> _SELECTED EXTRACT_

--------

But all is not well in Christianity. And if we’re going to be honest—if we’re going to have integrity with Jesus—we have to acknowledge that much has gone wrong. There is a growing gap between the clear teachings of Jesus and the actions of leaders representing Christian institutions. So many scandals. So many coverups. Millions of dollars misappropriated. Preachers with private jets. Christian groups selling out to politicians, to a million money-making schemes, etc., etc. It’s just too much and everyone is nauseated.

The chasm between what we believe and what we experience creates the pain of Cognitive Dissonance

Cognitive Dissonance

So why is this gap so painful? And what does it mean for those of us who are caught in the middle?

Psychologists have a term for what happens when you hold two conflicting experiences at the same time: cognitive dissonance. It’s deeply uncomfortable. Your brain wants consistency, coherence, alignment. When you believe one thing but your experience of it is different, it creates internal tension.

And that’s exactly what millions of people are experiencing right now.

They read the Gospels and they see Jesus—integrated, compassionate, righteous, radical, grace-filled. They’re drawn to Him. They want to follow Him. They love Him.

But then they look at the ongoing flow of experience in their particular form of organized Christianity—and they think, “This doesn’t match.” The cognitive dissonance squeezes them.

What makes it even more painful mentally is to say that if you have a problem with Christianity, you also have a problem with Jesus because it His Christianity and founded it. They’re trapped.

--------

> _GIVEN INFORMATION_
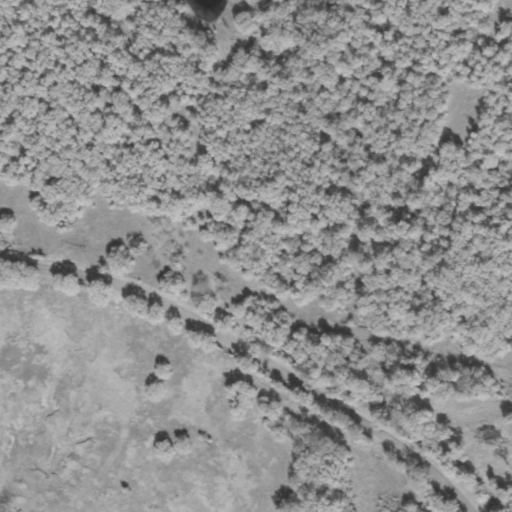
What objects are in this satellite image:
road: (251, 353)
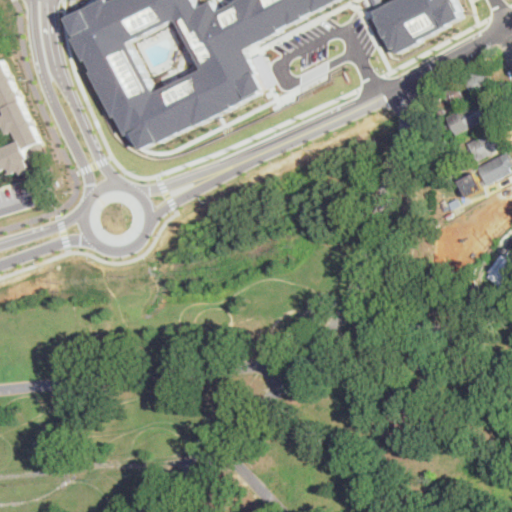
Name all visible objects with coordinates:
road: (502, 8)
road: (502, 13)
road: (323, 37)
road: (509, 39)
road: (439, 45)
road: (41, 50)
building: (209, 51)
road: (463, 52)
road: (312, 73)
road: (369, 73)
road: (67, 80)
building: (482, 80)
road: (374, 81)
building: (482, 81)
building: (456, 92)
building: (456, 94)
road: (92, 106)
building: (472, 115)
building: (472, 116)
building: (17, 123)
building: (17, 123)
road: (315, 128)
road: (261, 132)
road: (58, 138)
building: (447, 145)
building: (486, 145)
road: (78, 146)
building: (486, 146)
road: (113, 155)
road: (96, 164)
building: (498, 167)
building: (498, 168)
road: (110, 170)
road: (78, 172)
road: (172, 184)
road: (126, 186)
road: (168, 192)
building: (509, 195)
road: (181, 197)
building: (444, 198)
building: (457, 202)
road: (59, 212)
road: (85, 212)
road: (69, 220)
road: (147, 226)
road: (63, 230)
road: (25, 236)
road: (46, 246)
road: (68, 249)
road: (100, 257)
building: (503, 270)
building: (503, 271)
road: (339, 322)
road: (154, 373)
road: (437, 416)
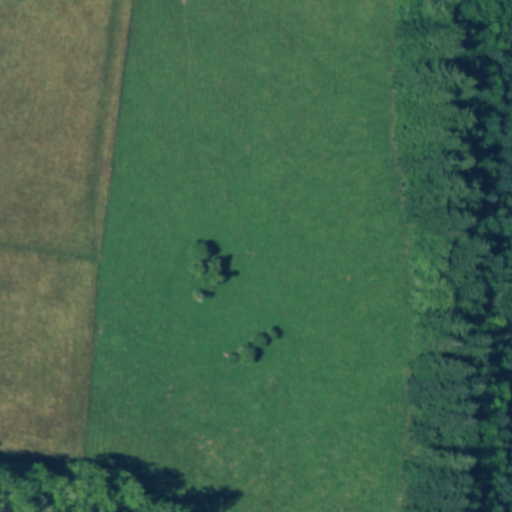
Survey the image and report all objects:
road: (433, 255)
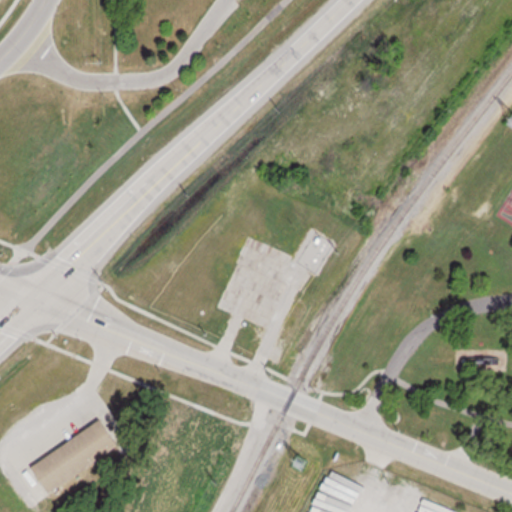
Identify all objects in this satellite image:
road: (26, 31)
road: (134, 80)
road: (138, 130)
road: (169, 162)
park: (508, 208)
railway: (355, 283)
road: (19, 287)
traffic signals: (38, 295)
building: (265, 312)
park: (447, 328)
road: (409, 331)
building: (481, 359)
road: (273, 395)
road: (45, 411)
building: (79, 454)
building: (79, 455)
power tower: (300, 464)
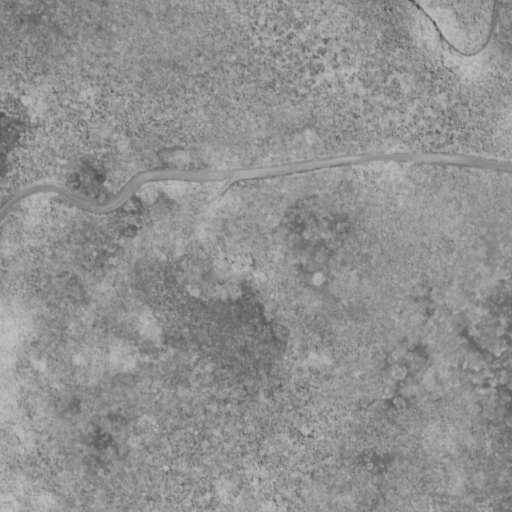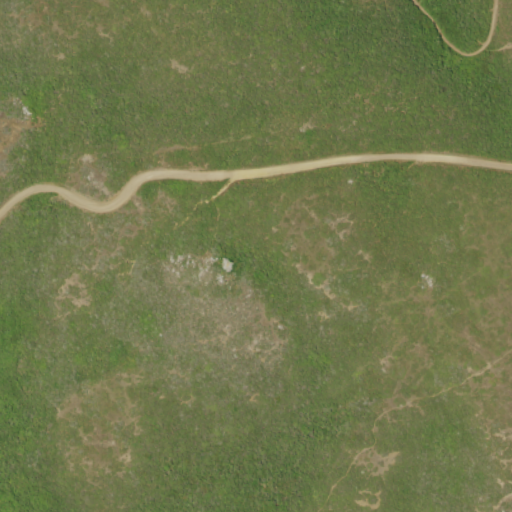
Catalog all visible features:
road: (459, 53)
road: (242, 174)
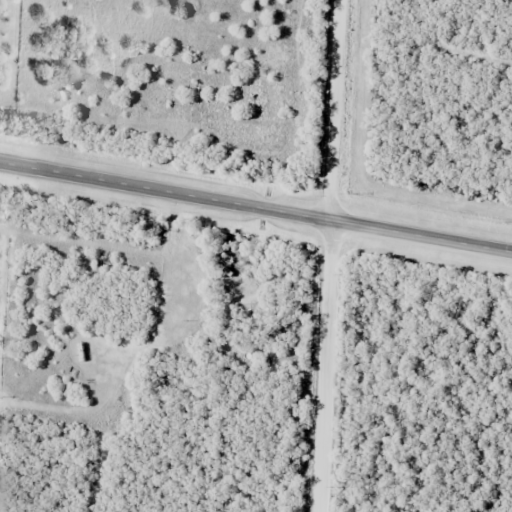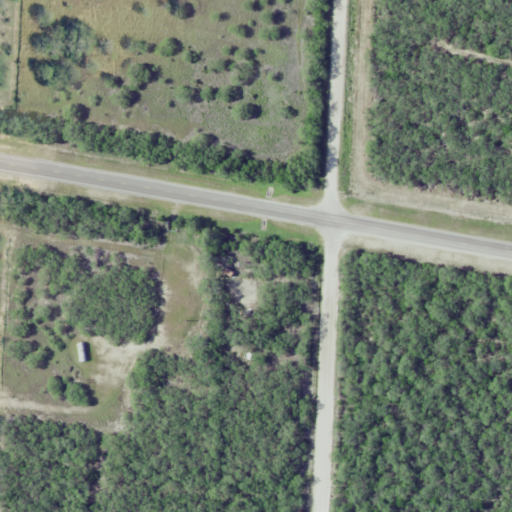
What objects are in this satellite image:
road: (255, 205)
road: (328, 256)
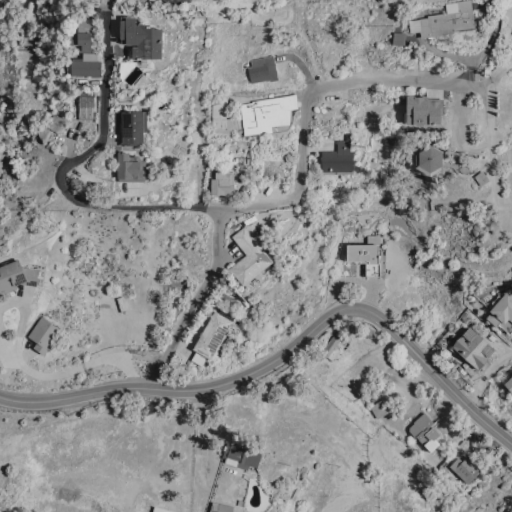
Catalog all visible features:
building: (447, 19)
building: (81, 24)
building: (141, 38)
building: (83, 55)
building: (261, 68)
road: (496, 79)
road: (368, 87)
building: (85, 107)
building: (423, 109)
building: (218, 112)
building: (265, 113)
building: (131, 126)
building: (48, 127)
building: (0, 156)
building: (337, 157)
building: (429, 160)
building: (129, 168)
road: (70, 169)
building: (221, 182)
building: (365, 254)
building: (247, 256)
building: (249, 256)
building: (365, 257)
building: (15, 275)
building: (16, 275)
road: (195, 302)
building: (501, 312)
building: (502, 312)
building: (42, 333)
building: (43, 334)
building: (210, 337)
building: (208, 338)
building: (471, 347)
building: (472, 348)
road: (285, 352)
road: (18, 362)
road: (486, 375)
building: (509, 375)
building: (508, 382)
building: (382, 407)
building: (423, 430)
building: (425, 431)
road: (203, 449)
road: (366, 450)
building: (240, 455)
building: (241, 456)
building: (462, 468)
building: (464, 468)
building: (220, 506)
building: (220, 507)
building: (161, 509)
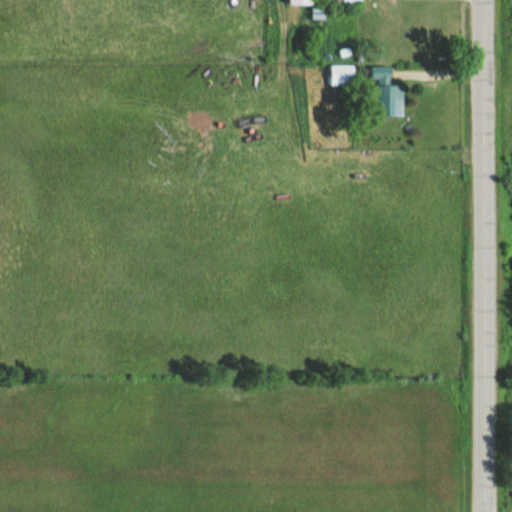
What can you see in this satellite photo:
building: (294, 2)
building: (336, 75)
building: (381, 89)
road: (485, 256)
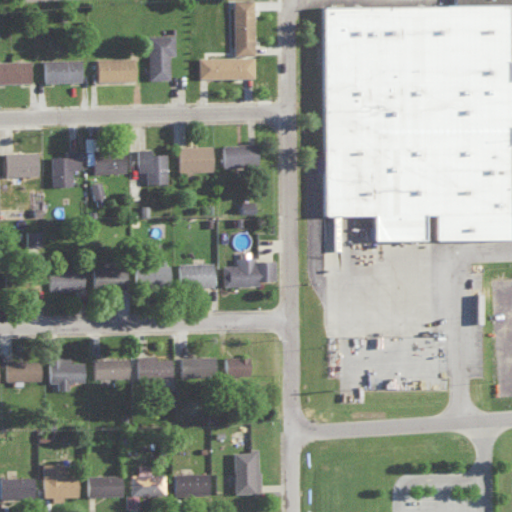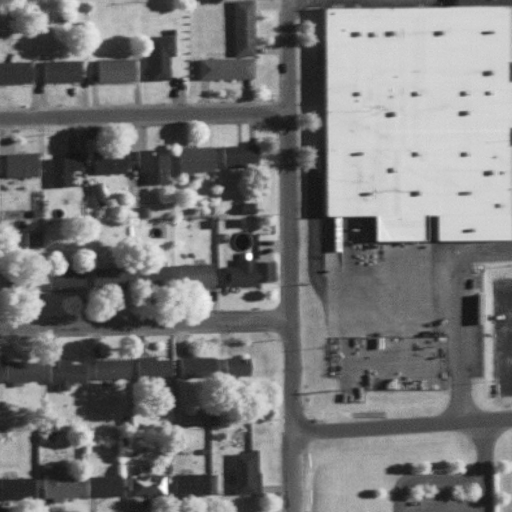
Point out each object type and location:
road: (4, 0)
building: (487, 1)
park: (51, 3)
road: (308, 3)
building: (239, 26)
building: (156, 53)
road: (298, 60)
building: (222, 65)
building: (112, 67)
building: (58, 68)
building: (13, 69)
building: (416, 115)
building: (424, 115)
road: (149, 119)
building: (236, 152)
building: (189, 157)
building: (104, 158)
building: (17, 161)
building: (148, 163)
building: (60, 165)
building: (94, 191)
building: (28, 236)
building: (147, 269)
building: (244, 269)
building: (191, 272)
building: (103, 274)
building: (61, 276)
building: (25, 278)
road: (355, 288)
road: (457, 309)
road: (298, 314)
road: (149, 325)
building: (193, 363)
building: (232, 363)
building: (105, 365)
building: (149, 365)
building: (17, 368)
building: (60, 369)
road: (407, 422)
road: (494, 447)
building: (242, 469)
building: (53, 480)
road: (447, 480)
building: (187, 481)
building: (100, 483)
building: (141, 483)
building: (14, 485)
road: (495, 495)
road: (450, 496)
road: (410, 504)
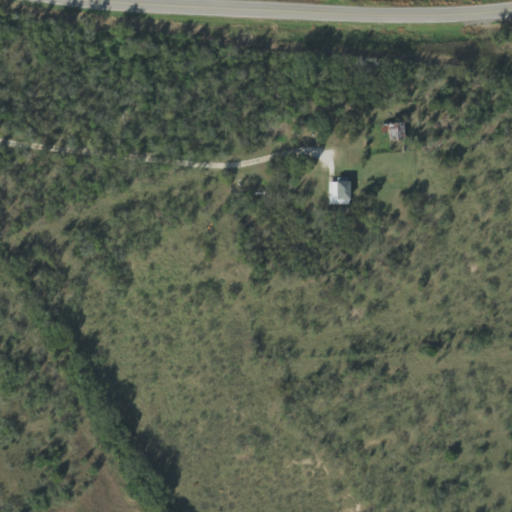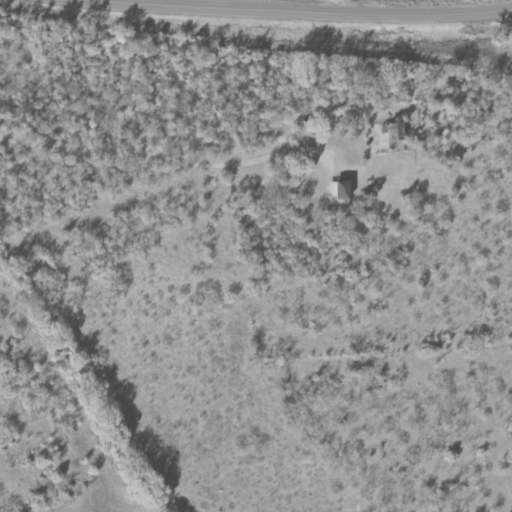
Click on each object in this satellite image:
road: (285, 14)
building: (399, 132)
building: (342, 193)
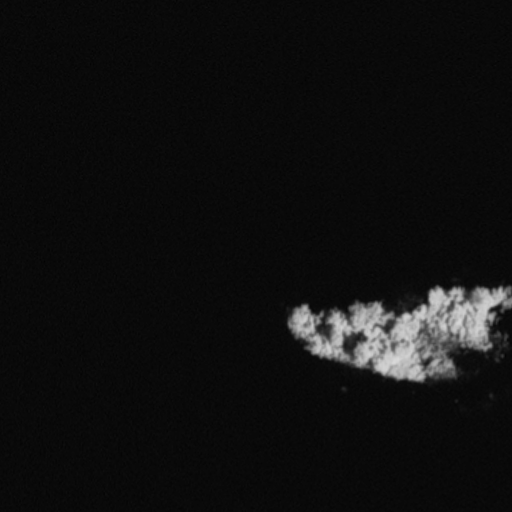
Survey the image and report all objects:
river: (478, 23)
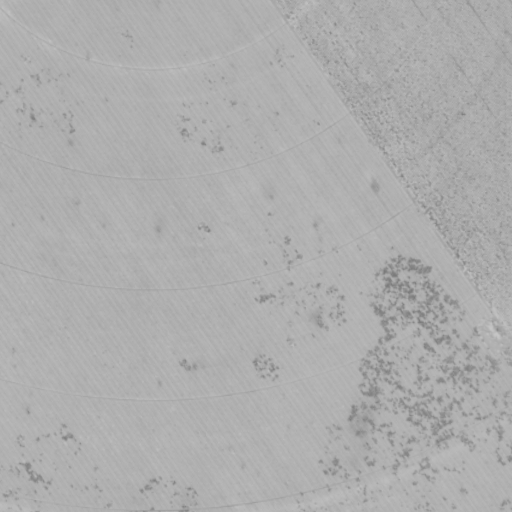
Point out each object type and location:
road: (141, 256)
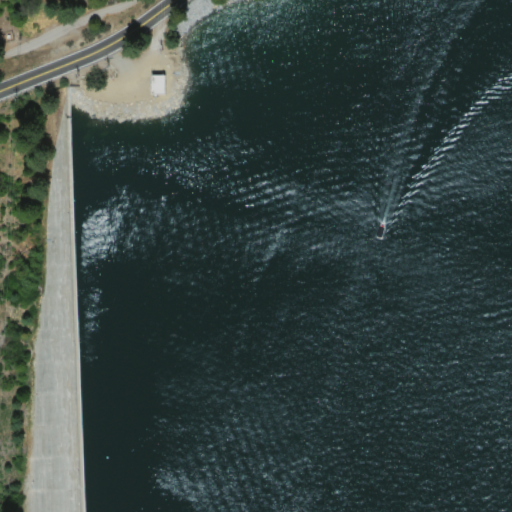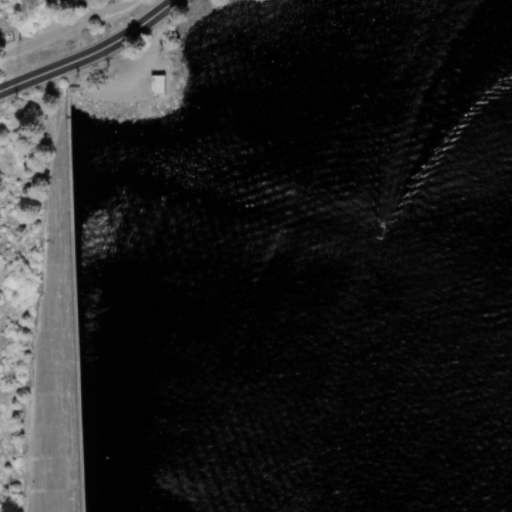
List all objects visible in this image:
road: (63, 28)
road: (87, 52)
building: (136, 93)
dam: (59, 374)
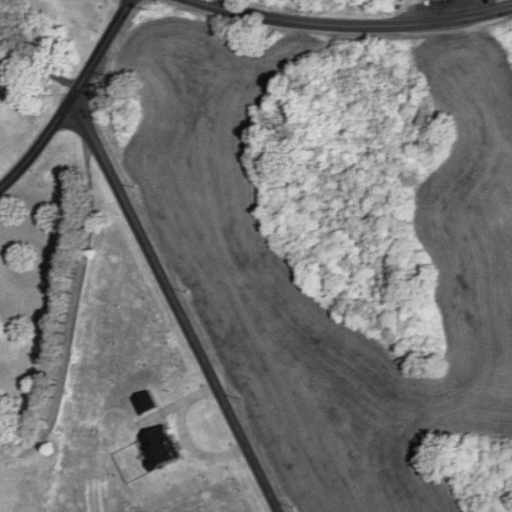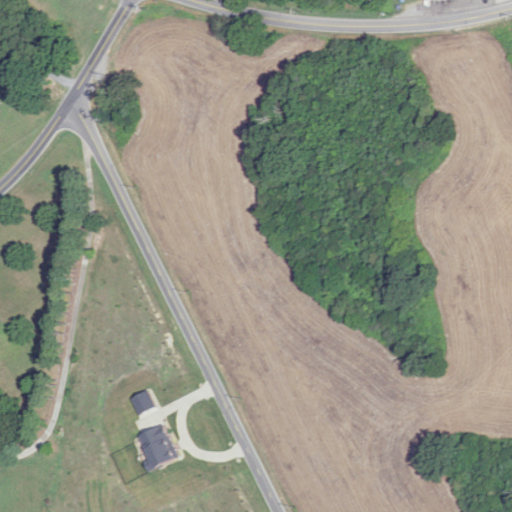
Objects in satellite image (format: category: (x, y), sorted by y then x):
road: (355, 26)
road: (41, 68)
road: (72, 97)
road: (173, 306)
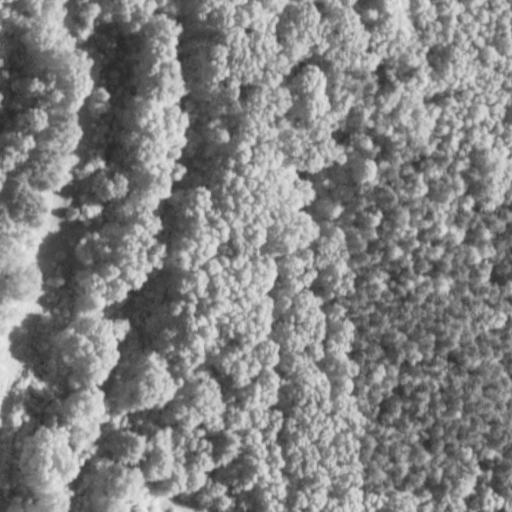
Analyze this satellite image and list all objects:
road: (325, 242)
road: (299, 255)
park: (140, 257)
road: (407, 480)
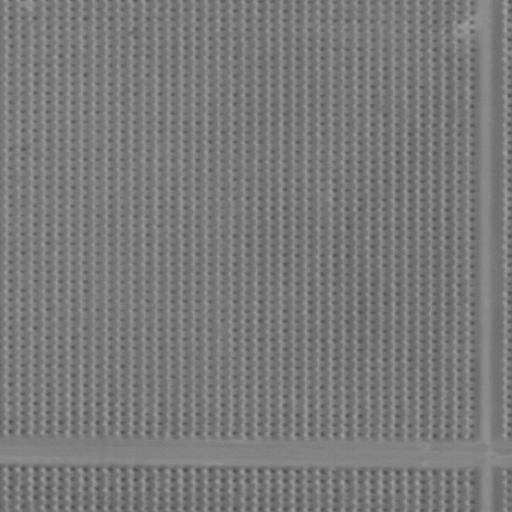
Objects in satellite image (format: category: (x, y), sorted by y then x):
crop: (256, 256)
road: (492, 256)
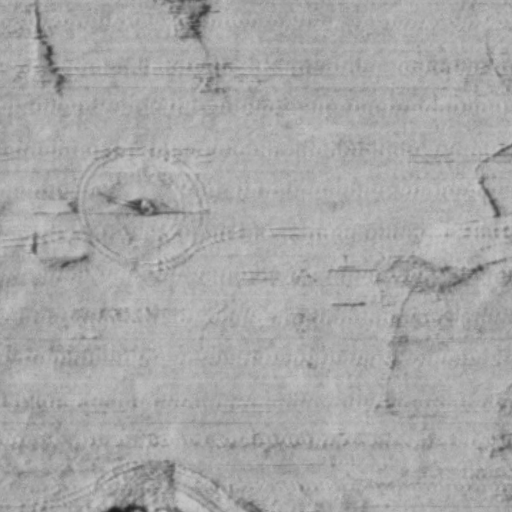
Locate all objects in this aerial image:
power tower: (146, 214)
crop: (255, 255)
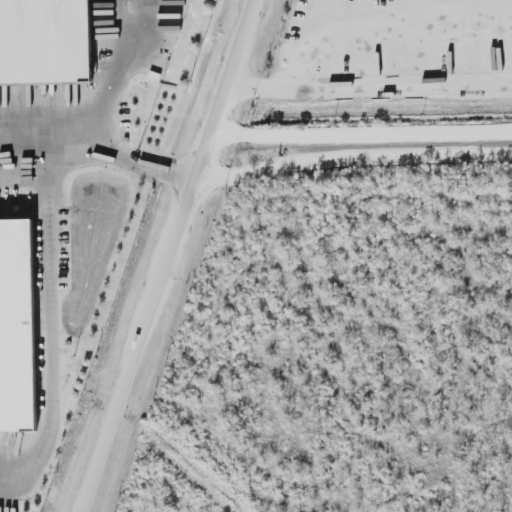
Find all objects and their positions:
road: (118, 76)
road: (372, 86)
road: (102, 153)
road: (504, 160)
road: (174, 256)
building: (17, 327)
road: (49, 330)
river: (197, 469)
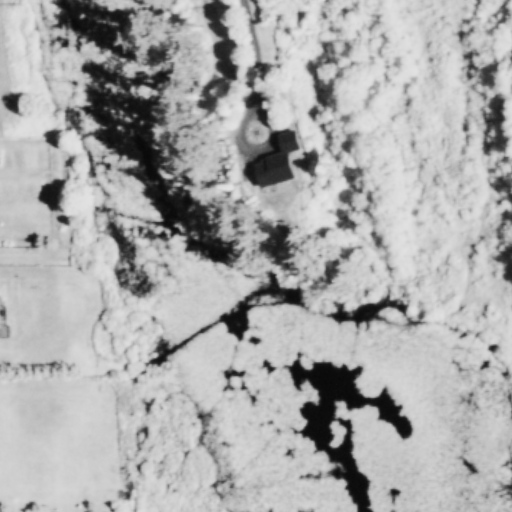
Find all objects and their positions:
building: (290, 164)
building: (0, 314)
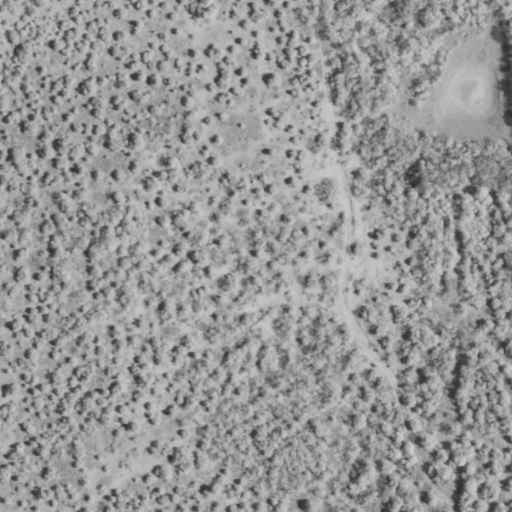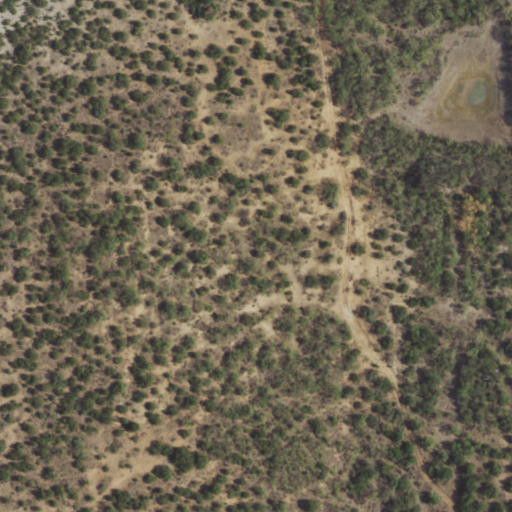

--------

> _REQUIREMENT 1_
Reproduce the part of the passage on cognitive dissonance that opens with the words containing "What makes it" and closes with "it. They’re trapped.".
> _REQUIREMENT 2_
Rewrite the records from their start through the line containing "road: (433, 255)", requests included, increasing every coordinate in the answers by 53, and leave the pictures out.

> _SOLUTION 1_
What makes it even more painful mentally is to say that if you have a problem with Christianity, you also have a problem with Jesus because it His Christianity and founded it. They’re trapped.

> _SOLUTION 2_
What objects are in this satellite image:
road: (304, 406)
Name all visible objects with coordinates:
road: (555, 61)
road: (555, 66)
road: (376, 90)
road: (562, 92)
road: (492, 98)
road: (94, 103)
building: (262, 104)
road: (516, 105)
road: (365, 126)
road: (422, 126)
road: (120, 133)
building: (535, 133)
road: (427, 134)
building: (535, 134)
building: (509, 145)
building: (509, 147)
road: (145, 159)
building: (525, 168)
building: (525, 169)
building: (70, 176)
building: (70, 176)
road: (368, 181)
road: (314, 185)
road: (111, 191)
building: (500, 198)
building: (539, 198)
road: (131, 199)
building: (539, 199)
road: (166, 208)
road: (149, 217)
building: (551, 220)
building: (551, 221)
road: (163, 223)
road: (131, 225)
road: (225, 237)
road: (179, 239)
road: (221, 245)
building: (562, 248)
road: (234, 250)
building: (497, 251)
building: (510, 255)
road: (112, 265)
road: (138, 265)
road: (122, 273)
road: (200, 279)
road: (116, 283)
road: (78, 289)
road: (99, 299)
road: (121, 302)
road: (153, 310)
building: (556, 323)
building: (556, 324)
road: (392, 375)
road: (207, 426)
road: (490, 469)
Survey the image and report all objects:
road: (486, 308)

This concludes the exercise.